Data extracted from a collection
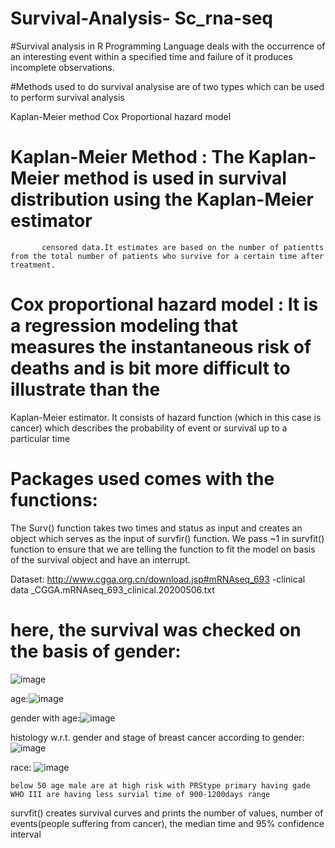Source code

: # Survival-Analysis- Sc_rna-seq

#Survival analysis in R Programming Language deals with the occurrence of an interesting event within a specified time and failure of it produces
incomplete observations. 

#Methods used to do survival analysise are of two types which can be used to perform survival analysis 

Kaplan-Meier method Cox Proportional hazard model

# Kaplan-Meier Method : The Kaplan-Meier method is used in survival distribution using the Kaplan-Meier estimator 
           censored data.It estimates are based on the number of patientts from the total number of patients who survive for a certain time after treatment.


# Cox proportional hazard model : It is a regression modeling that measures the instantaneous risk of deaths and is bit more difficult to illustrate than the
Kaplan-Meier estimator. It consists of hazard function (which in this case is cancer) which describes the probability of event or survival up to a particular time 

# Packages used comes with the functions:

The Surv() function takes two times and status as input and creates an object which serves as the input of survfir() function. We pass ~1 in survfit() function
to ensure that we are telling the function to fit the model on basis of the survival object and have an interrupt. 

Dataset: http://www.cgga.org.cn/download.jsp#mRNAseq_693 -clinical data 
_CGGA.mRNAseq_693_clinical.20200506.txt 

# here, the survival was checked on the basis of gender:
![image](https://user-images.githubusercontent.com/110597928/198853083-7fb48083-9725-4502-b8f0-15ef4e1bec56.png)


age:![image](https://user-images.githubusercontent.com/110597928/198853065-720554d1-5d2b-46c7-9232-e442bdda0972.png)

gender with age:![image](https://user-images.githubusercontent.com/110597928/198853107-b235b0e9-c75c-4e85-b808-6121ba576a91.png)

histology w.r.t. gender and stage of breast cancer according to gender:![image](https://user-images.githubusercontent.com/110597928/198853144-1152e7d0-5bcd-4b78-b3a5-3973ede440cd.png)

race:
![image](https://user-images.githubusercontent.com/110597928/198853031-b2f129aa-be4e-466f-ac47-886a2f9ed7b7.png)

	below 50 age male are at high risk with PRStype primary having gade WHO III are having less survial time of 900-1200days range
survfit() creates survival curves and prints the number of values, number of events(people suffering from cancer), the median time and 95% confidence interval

■ **BRIEF**: From the line containing "histology w.r.t. gender" down to the last line of the data above, copy every line exactly; leave out all other lines.

■ **EXPECTED ANSWER**:
histology w.r.t. gender and stage of breast cancer according to gender:![image](https://user-images.githubusercontent.com/110597928/198853144-1152e7d0-5bcd-4b78-b3a5-3973ede440cd.png)

race:
![image](https://user-images.githubusercontent.com/110597928/198853031-b2f129aa-be4e-466f-ac47-886a2f9ed7b7.png)

	below 50 age male are at high risk with PRStype primary having gade WHO III are having less survial time of 900-1200days range
survfit() creates survival curves and prints the number of values, number of events(people suffering from cancer), the median time and 95% confidence interval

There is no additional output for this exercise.